In the beginning when God inspected His work, He said, “It is good.”
Life, indeed, is precious and good. God shows us through His Word to respect it and all of His creation. No matter how we mourn over contamination of coastal waters, the destruction of wetlands, and the tragic loss of wildlife and jobs when there is an oil spill, I am not to elevate nature above God or people.
But when we have a disaster, I can pray for speedy cleanup and restoration; for wisdom for those involved in the technical aspect of the cleanup; and for those whose lives and livelihoods are affected.
Ada Brownell, a free lance writer and retired newspaper reporter, has written numerous stories on the environment and with Dennis Darrow received the 1994 Colorado Associated Press Editors and Reporters first-place environment award for a series that appeared in The Pueblo Chieftain. Her blog: http://www.inkfromanearthenvessel.blogspot.com
 “The Ethics of Reverence for Life,” Albert Schweitzer, Christendom, 1936, 225-39
 Deuteronomy 17:2-4
HOW THE BIBLE VIEWS ECOLOGY
· The land is to rest every seven years. “For six years sow your fields, and for six years prune your vineyards and gather their crops. But in the seventh year the land is to have a Sabbath of rest” (Leviticus 25:3-4).
· Don’t cut down trees unnecessarily. “When you lay siege to a city for a long time, fighting against it to capture it, do not destroy its trees by putting an ax to them, because you can eat their fruit. Do not cut them down. Are the trees of the field men, that you should besiege them?” (Deuteronomy 20:19-20).
· Be compassionate to animals. “Do not muzzle an ox while it is treading out the grain” (Deuteronomy 25:4). “If you see the donkey of someone who hates you fallen down under its load, do not leave it there; be sure you help him with it” (Exodus 23:5). Jesus tells about the shepherd leaving his flock to find one lost sheep (Luke 15:1-7). “A righteous man cares for the needs of his animal” (Proverbs 12:10).

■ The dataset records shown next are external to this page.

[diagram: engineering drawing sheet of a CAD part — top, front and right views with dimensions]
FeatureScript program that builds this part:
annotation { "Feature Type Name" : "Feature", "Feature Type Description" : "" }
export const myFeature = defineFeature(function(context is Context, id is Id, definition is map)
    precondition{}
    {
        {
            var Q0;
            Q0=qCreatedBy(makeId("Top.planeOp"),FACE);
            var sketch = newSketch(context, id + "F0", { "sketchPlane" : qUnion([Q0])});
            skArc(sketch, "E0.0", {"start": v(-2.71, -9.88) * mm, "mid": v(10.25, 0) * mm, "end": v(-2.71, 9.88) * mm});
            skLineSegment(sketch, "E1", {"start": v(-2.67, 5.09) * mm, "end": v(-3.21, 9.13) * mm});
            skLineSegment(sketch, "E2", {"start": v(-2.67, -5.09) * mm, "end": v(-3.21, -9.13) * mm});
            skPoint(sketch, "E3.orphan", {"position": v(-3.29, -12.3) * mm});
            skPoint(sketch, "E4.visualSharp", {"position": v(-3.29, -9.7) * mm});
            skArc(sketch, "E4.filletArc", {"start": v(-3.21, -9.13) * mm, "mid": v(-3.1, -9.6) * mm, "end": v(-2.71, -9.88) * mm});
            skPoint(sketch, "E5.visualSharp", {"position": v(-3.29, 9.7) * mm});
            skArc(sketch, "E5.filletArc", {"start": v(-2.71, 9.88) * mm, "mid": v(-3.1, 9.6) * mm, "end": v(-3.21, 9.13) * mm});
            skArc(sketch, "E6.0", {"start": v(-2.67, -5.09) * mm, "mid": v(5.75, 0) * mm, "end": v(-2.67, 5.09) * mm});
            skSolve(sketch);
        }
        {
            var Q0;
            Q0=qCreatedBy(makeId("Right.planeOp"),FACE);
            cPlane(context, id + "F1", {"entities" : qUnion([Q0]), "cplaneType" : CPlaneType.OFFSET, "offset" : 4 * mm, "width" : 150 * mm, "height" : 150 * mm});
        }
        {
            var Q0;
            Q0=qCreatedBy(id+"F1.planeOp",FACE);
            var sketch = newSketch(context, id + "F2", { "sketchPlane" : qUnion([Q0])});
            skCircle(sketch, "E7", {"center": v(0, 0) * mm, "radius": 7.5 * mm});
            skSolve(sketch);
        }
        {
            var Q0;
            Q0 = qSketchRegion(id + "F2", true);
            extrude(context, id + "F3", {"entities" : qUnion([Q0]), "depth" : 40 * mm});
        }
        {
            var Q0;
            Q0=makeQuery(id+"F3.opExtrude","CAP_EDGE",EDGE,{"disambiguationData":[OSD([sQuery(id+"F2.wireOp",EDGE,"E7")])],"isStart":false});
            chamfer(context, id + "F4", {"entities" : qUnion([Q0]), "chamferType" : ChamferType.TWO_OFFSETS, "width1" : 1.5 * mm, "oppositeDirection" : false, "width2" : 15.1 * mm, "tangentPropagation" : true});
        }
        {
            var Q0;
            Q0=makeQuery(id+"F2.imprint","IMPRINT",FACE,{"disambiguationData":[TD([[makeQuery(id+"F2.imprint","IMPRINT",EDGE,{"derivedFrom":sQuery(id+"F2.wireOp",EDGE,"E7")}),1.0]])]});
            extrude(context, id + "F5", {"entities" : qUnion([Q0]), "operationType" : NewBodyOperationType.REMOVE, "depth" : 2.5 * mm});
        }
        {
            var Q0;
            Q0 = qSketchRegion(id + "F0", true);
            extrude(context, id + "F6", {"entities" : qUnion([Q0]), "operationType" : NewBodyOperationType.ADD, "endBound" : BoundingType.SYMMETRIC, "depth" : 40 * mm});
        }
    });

· Respect birds. “What is the price of two sparrows—one copper coin? But not a single sparrow can fall to the ground without your Father knowing it” (Matthew 10:29NLT). “If you come across a bird’s nest beside the road, either in a tree or on the ground, and the mother is sitting on the young or on the eggs, do not take the mother with the young. You may take the young, but be sure to let the mother go, so that it may go well with you and you may have a long life” (Deuteronomy 22:6-7).
· Respect the earth and its Creator. “Where were you when I laid the earth’s foundation? Who stretched a measuring line across it? Who shut up the sea behind doors? Have you ever shown the dawn its place? The earth takes shape like clay under a seal. Have you journeyed to the springs of the sea or walked in the recesses of the deep? What is the way to the abode of light? Where does darkness reside? Have you entered the storehouses of the snow? What is the way to the place where the lightning is dispersed, or the place where the east winds are scattered?“ (Selected from Job 38).
· Turning away from God affects the land. “Hear the word of the Lord, you Israelites; because the Lord has a charge to bring against you who live in the land. There is no faithfulness, no love, no acknowledgment of God in the land. There is only cursing, lying and murder, stealing and adultery. They break all bounds and bloodshed follows bloodshed. Because of this the land mourns, and all who live in it waste away, the beasts of the field and the birds of the air and the fish of the sea are dying “ (Hosea 4:1-3).
· God blesses the crops of the obedient. “’Bring the whole tithe into the storehouse that there may be food in my house. Test me in this,’” says the Lord Almighty, “’and see if I will not throw open the floodgates of heaven and pour out so much blessing that you will not have room enough for it. I will prevent pests from devouring your crops, and the vines in your fields will not cast their fruit... all nations will call you blessed for yours will be a delightful land,” says the Lord Almighty” Malachi 3:6-12).